## EXERCISE INSTRUCTIONS
Can you repeat these lines, swapping every "pose" for "camera" and leaving all else unchanged?

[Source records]
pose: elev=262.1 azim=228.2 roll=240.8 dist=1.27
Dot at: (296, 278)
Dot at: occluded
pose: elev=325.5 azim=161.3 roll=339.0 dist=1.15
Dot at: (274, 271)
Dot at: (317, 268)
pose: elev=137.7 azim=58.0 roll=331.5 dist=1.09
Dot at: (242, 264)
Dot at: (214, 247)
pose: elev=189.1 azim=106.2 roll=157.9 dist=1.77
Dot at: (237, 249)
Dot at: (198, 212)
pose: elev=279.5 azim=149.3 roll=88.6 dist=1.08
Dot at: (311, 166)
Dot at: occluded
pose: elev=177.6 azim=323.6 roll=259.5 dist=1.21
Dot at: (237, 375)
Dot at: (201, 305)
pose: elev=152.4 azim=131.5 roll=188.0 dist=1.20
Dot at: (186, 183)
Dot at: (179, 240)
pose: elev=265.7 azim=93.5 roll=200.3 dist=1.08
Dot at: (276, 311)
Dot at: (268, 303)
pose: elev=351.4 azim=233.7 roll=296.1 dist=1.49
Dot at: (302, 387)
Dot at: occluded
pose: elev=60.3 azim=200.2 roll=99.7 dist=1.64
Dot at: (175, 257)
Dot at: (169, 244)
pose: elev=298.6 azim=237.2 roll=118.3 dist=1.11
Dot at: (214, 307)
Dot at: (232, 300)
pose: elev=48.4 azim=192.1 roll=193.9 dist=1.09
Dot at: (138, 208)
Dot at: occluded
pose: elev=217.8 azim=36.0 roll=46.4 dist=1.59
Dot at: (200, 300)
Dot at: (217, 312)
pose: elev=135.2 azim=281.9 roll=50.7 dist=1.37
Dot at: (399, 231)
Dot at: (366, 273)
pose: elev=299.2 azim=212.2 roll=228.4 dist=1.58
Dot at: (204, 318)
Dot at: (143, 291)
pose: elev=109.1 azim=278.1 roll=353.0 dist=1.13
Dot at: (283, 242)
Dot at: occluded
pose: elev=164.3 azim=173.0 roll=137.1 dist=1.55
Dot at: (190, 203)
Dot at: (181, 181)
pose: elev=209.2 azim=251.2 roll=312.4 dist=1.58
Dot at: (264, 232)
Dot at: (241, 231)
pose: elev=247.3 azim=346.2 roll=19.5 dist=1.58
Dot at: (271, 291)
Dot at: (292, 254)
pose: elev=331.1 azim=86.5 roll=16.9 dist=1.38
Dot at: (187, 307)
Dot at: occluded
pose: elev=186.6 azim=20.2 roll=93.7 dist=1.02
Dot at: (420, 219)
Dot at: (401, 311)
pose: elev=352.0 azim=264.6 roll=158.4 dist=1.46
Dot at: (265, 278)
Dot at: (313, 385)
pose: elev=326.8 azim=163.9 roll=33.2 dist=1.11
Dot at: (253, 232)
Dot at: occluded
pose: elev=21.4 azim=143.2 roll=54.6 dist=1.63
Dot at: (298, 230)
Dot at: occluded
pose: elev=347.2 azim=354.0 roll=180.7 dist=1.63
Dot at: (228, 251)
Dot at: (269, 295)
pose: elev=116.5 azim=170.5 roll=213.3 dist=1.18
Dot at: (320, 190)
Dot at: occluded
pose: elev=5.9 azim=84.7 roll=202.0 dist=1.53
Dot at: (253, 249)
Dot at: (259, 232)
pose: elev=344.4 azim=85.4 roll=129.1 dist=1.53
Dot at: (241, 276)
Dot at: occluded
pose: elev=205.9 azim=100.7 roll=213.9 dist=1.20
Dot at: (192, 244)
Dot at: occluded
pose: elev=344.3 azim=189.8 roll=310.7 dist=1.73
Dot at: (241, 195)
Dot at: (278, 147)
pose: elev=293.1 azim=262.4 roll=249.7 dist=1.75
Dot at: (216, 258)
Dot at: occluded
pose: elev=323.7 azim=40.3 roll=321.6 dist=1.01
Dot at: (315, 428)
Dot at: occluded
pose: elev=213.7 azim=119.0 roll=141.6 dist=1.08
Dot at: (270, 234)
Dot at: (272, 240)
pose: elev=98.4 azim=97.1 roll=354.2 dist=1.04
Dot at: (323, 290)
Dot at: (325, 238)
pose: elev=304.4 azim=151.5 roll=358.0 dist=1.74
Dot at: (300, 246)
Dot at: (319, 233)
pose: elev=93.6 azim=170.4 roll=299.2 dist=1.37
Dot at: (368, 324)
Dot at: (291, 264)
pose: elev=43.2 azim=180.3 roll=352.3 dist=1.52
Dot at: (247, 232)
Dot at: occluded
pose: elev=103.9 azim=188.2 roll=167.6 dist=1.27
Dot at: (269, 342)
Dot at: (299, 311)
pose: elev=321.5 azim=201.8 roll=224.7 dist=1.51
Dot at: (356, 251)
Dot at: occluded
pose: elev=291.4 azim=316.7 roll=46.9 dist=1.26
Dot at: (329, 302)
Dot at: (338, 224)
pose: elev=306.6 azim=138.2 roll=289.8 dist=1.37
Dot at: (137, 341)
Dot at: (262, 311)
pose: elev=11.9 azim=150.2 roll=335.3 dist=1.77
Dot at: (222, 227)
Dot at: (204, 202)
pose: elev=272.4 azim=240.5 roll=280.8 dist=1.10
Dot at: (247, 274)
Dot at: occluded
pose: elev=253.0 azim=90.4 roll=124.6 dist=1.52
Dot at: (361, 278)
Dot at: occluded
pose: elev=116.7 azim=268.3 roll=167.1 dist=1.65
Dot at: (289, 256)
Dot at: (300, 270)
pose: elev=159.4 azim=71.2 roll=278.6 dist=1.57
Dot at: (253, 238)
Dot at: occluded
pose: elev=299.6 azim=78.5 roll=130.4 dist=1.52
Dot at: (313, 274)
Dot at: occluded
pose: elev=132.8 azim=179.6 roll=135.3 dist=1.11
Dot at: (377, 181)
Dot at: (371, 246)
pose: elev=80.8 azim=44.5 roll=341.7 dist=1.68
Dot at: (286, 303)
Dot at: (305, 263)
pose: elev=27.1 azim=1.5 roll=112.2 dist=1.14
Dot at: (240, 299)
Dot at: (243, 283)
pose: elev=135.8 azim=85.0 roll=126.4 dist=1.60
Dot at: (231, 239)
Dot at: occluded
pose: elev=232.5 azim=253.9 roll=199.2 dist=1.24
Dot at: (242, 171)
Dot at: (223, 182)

## SOLUTION TO THIS TASK
camera: elev=262.1 azim=228.2 roll=240.8 dist=1.27
Dot at: (296, 278)
Dot at: occluded
camera: elev=325.5 azim=161.3 roll=339.0 dist=1.15
Dot at: (274, 271)
Dot at: (317, 268)
camera: elev=137.7 azim=58.0 roll=331.5 dist=1.09
Dot at: (242, 264)
Dot at: (214, 247)
camera: elev=189.1 azim=106.2 roll=157.9 dist=1.77
Dot at: (237, 249)
Dot at: (198, 212)
camera: elev=279.5 azim=149.3 roll=88.6 dist=1.08
Dot at: (311, 166)
Dot at: occluded
camera: elev=177.6 azim=323.6 roll=259.5 dist=1.21
Dot at: (237, 375)
Dot at: (201, 305)
camera: elev=152.4 azim=131.5 roll=188.0 dist=1.20
Dot at: (186, 183)
Dot at: (179, 240)
camera: elev=265.7 azim=93.5 roll=200.3 dist=1.08
Dot at: (276, 311)
Dot at: (268, 303)
camera: elev=351.4 azim=233.7 roll=296.1 dist=1.49
Dot at: (302, 387)
Dot at: occluded
camera: elev=60.3 azim=200.2 roll=99.7 dist=1.64
Dot at: (175, 257)
Dot at: (169, 244)
camera: elev=298.6 azim=237.2 roll=118.3 dist=1.11
Dot at: (214, 307)
Dot at: (232, 300)
camera: elev=48.4 azim=192.1 roll=193.9 dist=1.09
Dot at: (138, 208)
Dot at: occluded
camera: elev=217.8 azim=36.0 roll=46.4 dist=1.59
Dot at: (200, 300)
Dot at: (217, 312)
camera: elev=135.2 azim=281.9 roll=50.7 dist=1.37
Dot at: (399, 231)
Dot at: (366, 273)
camera: elev=299.2 azim=212.2 roll=228.4 dist=1.58
Dot at: (204, 318)
Dot at: (143, 291)
camera: elev=109.1 azim=278.1 roll=353.0 dist=1.13
Dot at: (283, 242)
Dot at: occluded
camera: elev=164.3 azim=173.0 roll=137.1 dist=1.55
Dot at: (190, 203)
Dot at: (181, 181)
camera: elev=209.2 azim=251.2 roll=312.4 dist=1.58
Dot at: (264, 232)
Dot at: (241, 231)
camera: elev=247.3 azim=346.2 roll=19.5 dist=1.58
Dot at: (271, 291)
Dot at: (292, 254)
camera: elev=331.1 azim=86.5 roll=16.9 dist=1.38
Dot at: (187, 307)
Dot at: occluded
camera: elev=186.6 azim=20.2 roll=93.7 dist=1.02
Dot at: (420, 219)
Dot at: (401, 311)
camera: elev=352.0 azim=264.6 roll=158.4 dist=1.46
Dot at: (265, 278)
Dot at: (313, 385)
camera: elev=326.8 azim=163.9 roll=33.2 dist=1.11
Dot at: (253, 232)
Dot at: occluded
camera: elev=21.4 azim=143.2 roll=54.6 dist=1.63
Dot at: (298, 230)
Dot at: occluded
camera: elev=347.2 azim=354.0 roll=180.7 dist=1.63
Dot at: (228, 251)
Dot at: (269, 295)
camera: elev=116.5 azim=170.5 roll=213.3 dist=1.18
Dot at: (320, 190)
Dot at: occluded
camera: elev=5.9 azim=84.7 roll=202.0 dist=1.53
Dot at: (253, 249)
Dot at: (259, 232)
camera: elev=344.4 azim=85.4 roll=129.1 dist=1.53
Dot at: (241, 276)
Dot at: occluded
camera: elev=205.9 azim=100.7 roll=213.9 dist=1.20
Dot at: (192, 244)
Dot at: occluded
camera: elev=344.3 azim=189.8 roll=310.7 dist=1.73
Dot at: (241, 195)
Dot at: (278, 147)
camera: elev=293.1 azim=262.4 roll=249.7 dist=1.75
Dot at: (216, 258)
Dot at: occluded
camera: elev=323.7 azim=40.3 roll=321.6 dist=1.01
Dot at: (315, 428)
Dot at: occluded
camera: elev=213.7 azim=119.0 roll=141.6 dist=1.08
Dot at: (270, 234)
Dot at: (272, 240)
camera: elev=98.4 azim=97.1 roll=354.2 dist=1.04
Dot at: (323, 290)
Dot at: (325, 238)
camera: elev=304.4 azim=151.5 roll=358.0 dist=1.74
Dot at: (300, 246)
Dot at: (319, 233)
camera: elev=93.6 azim=170.4 roll=299.2 dist=1.37
Dot at: (368, 324)
Dot at: (291, 264)
camera: elev=43.2 azim=180.3 roll=352.3 dist=1.52
Dot at: (247, 232)
Dot at: occluded
camera: elev=103.9 azim=188.2 roll=167.6 dist=1.27
Dot at: (269, 342)
Dot at: (299, 311)
camera: elev=321.5 azim=201.8 roll=224.7 dist=1.51
Dot at: (356, 251)
Dot at: occluded
camera: elev=291.4 azim=316.7 roll=46.9 dist=1.26
Dot at: (329, 302)
Dot at: (338, 224)
camera: elev=306.6 azim=138.2 roll=289.8 dist=1.37
Dot at: (137, 341)
Dot at: (262, 311)
camera: elev=11.9 azim=150.2 roll=335.3 dist=1.77
Dot at: (222, 227)
Dot at: (204, 202)
camera: elev=272.4 azim=240.5 roll=280.8 dist=1.10
Dot at: (247, 274)
Dot at: occluded
camera: elev=253.0 azim=90.4 roll=124.6 dist=1.52
Dot at: (361, 278)
Dot at: occluded
camera: elev=116.7 azim=268.3 roll=167.1 dist=1.65
Dot at: (289, 256)
Dot at: (300, 270)
camera: elev=159.4 azim=71.2 roll=278.6 dist=1.57
Dot at: (253, 238)
Dot at: occluded
camera: elev=299.6 azim=78.5 roll=130.4 dist=1.52
Dot at: (313, 274)
Dot at: occluded
camera: elev=132.8 azim=179.6 roll=135.3 dist=1.11
Dot at: (377, 181)
Dot at: (371, 246)
camera: elev=80.8 azim=44.5 roll=341.7 dist=1.68
Dot at: (286, 303)
Dot at: (305, 263)
camera: elev=27.1 azim=1.5 roll=112.2 dist=1.14
Dot at: (240, 299)
Dot at: (243, 283)
camera: elev=135.8 azim=85.0 roll=126.4 dist=1.60
Dot at: (231, 239)
Dot at: occluded
camera: elev=232.5 azim=253.9 roll=199.2 dist=1.24
Dot at: (242, 171)
Dot at: (223, 182)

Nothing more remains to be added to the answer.